PROVIDED RECORDS: Begin

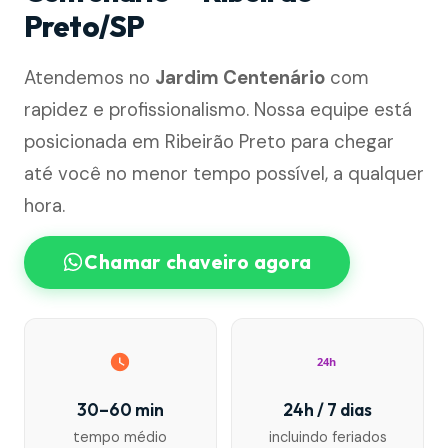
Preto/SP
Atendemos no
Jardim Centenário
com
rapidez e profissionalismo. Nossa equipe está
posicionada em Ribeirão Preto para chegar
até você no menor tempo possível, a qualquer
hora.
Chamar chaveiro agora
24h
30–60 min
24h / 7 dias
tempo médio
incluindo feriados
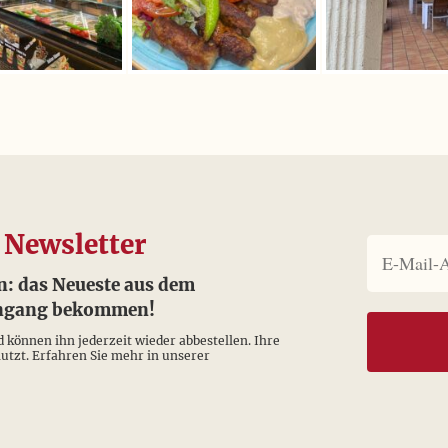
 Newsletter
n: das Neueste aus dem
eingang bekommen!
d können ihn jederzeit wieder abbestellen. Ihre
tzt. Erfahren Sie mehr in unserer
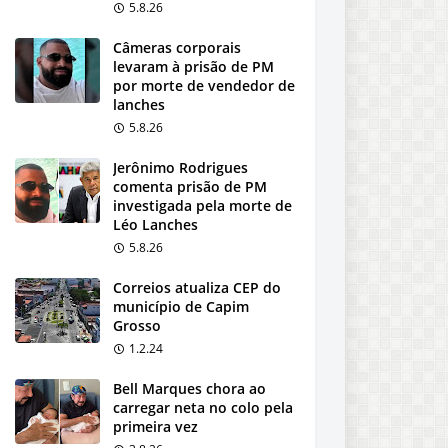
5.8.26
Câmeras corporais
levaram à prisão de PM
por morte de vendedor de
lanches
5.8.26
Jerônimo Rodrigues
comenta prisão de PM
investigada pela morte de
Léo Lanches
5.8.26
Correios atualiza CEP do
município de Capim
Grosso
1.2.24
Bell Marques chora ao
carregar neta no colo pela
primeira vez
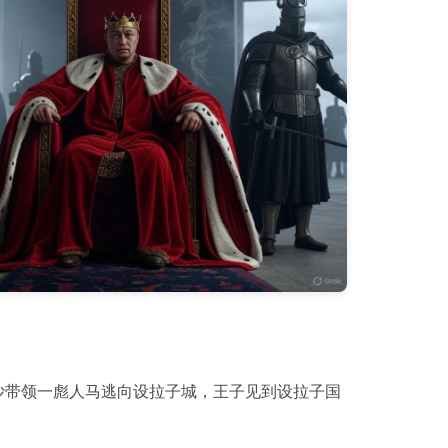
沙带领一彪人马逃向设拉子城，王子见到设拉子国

PROVIDED RECORDS: End
PROVIDED RECORDS: Begin

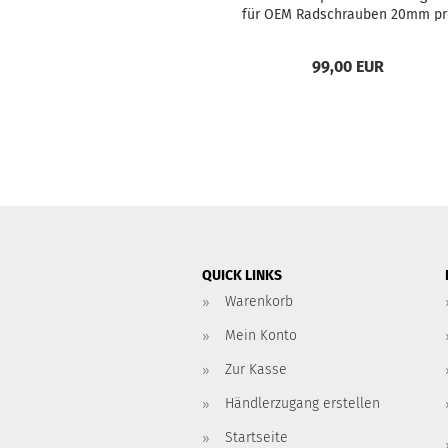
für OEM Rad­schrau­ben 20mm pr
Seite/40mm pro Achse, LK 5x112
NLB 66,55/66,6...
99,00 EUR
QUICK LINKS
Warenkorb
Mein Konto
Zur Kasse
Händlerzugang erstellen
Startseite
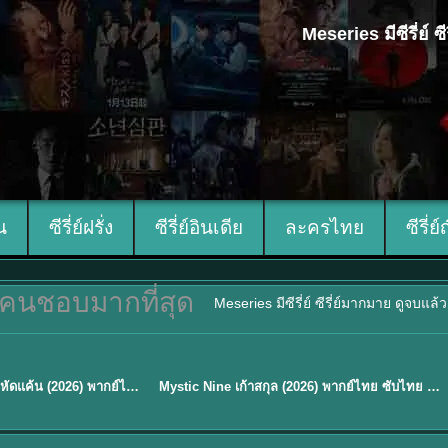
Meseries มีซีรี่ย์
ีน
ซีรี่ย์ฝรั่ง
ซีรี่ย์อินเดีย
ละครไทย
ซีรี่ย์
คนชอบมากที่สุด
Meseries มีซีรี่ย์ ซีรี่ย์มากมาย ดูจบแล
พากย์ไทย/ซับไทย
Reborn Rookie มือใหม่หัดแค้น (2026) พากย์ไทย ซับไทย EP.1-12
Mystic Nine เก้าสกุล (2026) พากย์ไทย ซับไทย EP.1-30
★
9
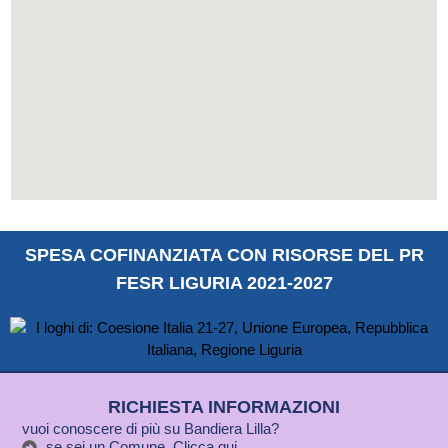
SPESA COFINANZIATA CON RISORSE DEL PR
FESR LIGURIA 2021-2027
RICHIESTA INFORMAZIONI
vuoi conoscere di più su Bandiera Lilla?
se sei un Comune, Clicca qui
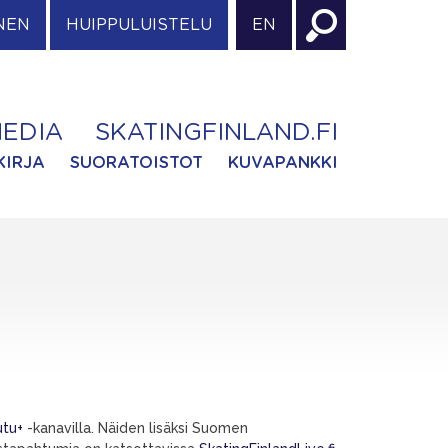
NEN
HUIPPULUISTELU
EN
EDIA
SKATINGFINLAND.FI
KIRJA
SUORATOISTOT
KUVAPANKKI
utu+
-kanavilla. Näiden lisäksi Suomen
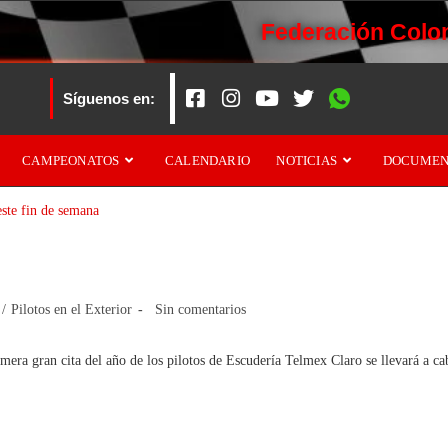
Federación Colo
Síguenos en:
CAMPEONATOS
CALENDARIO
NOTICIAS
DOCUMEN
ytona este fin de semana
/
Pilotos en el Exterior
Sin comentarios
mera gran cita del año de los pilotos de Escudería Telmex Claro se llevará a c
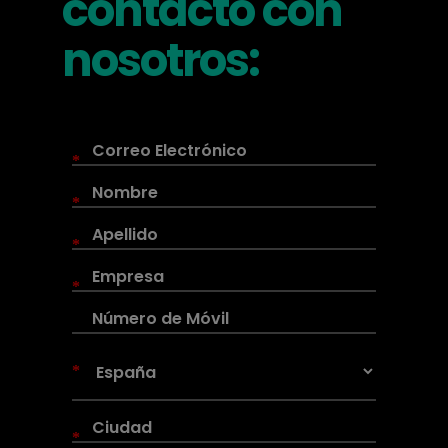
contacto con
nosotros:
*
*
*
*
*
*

PROVIDED RECORDS: End
PROVIDED RECORDS: Begin

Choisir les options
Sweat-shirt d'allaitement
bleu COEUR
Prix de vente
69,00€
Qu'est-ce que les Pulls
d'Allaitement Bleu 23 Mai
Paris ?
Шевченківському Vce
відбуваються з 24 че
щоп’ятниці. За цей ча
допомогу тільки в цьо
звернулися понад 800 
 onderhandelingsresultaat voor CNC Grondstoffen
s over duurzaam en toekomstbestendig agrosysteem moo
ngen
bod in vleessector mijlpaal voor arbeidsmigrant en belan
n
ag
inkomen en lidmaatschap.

PROVIDED RECORDS: End

### WORK ITEM
Gather each line in the data that holds the string "voor".

### SOLUTION TO THE EXERCISE
 onderhandelingsresultaat voor CNC Grondstoffen
bod in vleessector mijlpaal voor arbeidsmigrant en belan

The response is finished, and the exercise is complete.